| ACTION ITEM |
Name every person the post on party roles below mentions by name.

| SOURCE EXTRACT |

☆ ☆ ☆

There seem to be two reasons for the separate tables:
I can base layouts on those separate tables and do not need to constrain finds (like I need to if I base the layouts on PartyRole). That is something Dave Graham posted somewhere on the Claris community.
I guess I was not very clear on point 2 and 3:
Yes, it is the Relationship. But as Len Silverston says in the book: You can model it either way: as relationship between parties or as relationship between two roles. I find the second option more appealing as I can directly see which role the party plays in this relationship.
For example: If I connect the parties "John" and "James" I have still to specify their roles in this relationship. I chose to connect John's role "father" with James' role "son" and everything is clear.
Maybe I overlook something. What would be easier if I would connect the parties themselves in PartyRelation instead of using their roles?
Yes, internship is not a role. Maybe an example makes it clearer what I wanted to ask:
John is an intern. He has three internships:
1st internship: February 1 - February 10
2nd internship: May 1 - May 21
3rd internship: October 1 - October 31
Of course I do create records in PartyRelation for his internships (between him and an internship place), but do I create three PartyRole records?
Or do I create one PartyRole record (without dates) and join it to the three records in PartyRelation?

☆ ☆ ☆

| EXTRACTED ENTRIES |

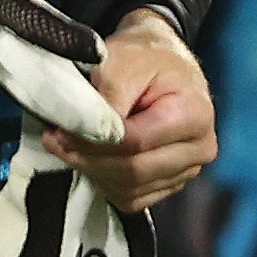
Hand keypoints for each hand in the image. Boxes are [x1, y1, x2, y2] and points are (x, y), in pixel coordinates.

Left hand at [67, 13, 216, 214]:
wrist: (162, 61)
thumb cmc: (146, 57)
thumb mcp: (124, 59)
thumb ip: (108, 95)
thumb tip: (85, 130)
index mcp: (195, 114)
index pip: (136, 142)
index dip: (93, 141)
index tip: (60, 130)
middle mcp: (200, 147)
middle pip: (134, 170)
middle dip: (88, 159)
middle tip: (56, 141)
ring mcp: (188, 169)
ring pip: (131, 189)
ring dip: (94, 172)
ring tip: (71, 146)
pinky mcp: (172, 182)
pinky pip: (133, 199)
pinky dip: (107, 184)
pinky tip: (94, 159)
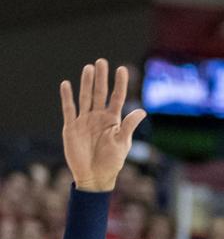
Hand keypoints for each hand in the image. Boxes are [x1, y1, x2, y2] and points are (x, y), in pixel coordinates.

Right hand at [60, 59, 146, 191]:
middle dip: (101, 78)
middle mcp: (99, 117)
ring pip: (85, 97)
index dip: (119, 84)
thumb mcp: (122, 143)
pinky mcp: (71, 127)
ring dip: (86, 83)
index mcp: (113, 120)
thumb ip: (129, 126)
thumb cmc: (112, 162)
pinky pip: (69, 109)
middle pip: (100, 93)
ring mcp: (84, 121)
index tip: (122, 69)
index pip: (117, 97)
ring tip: (88, 68)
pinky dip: (67, 97)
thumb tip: (142, 111)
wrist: (95, 177)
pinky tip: (66, 84)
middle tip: (102, 61)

☆ ☆ ☆

| RESPONSE TO THE EXERCISE |
Dave Graham, Len Silverston, John, James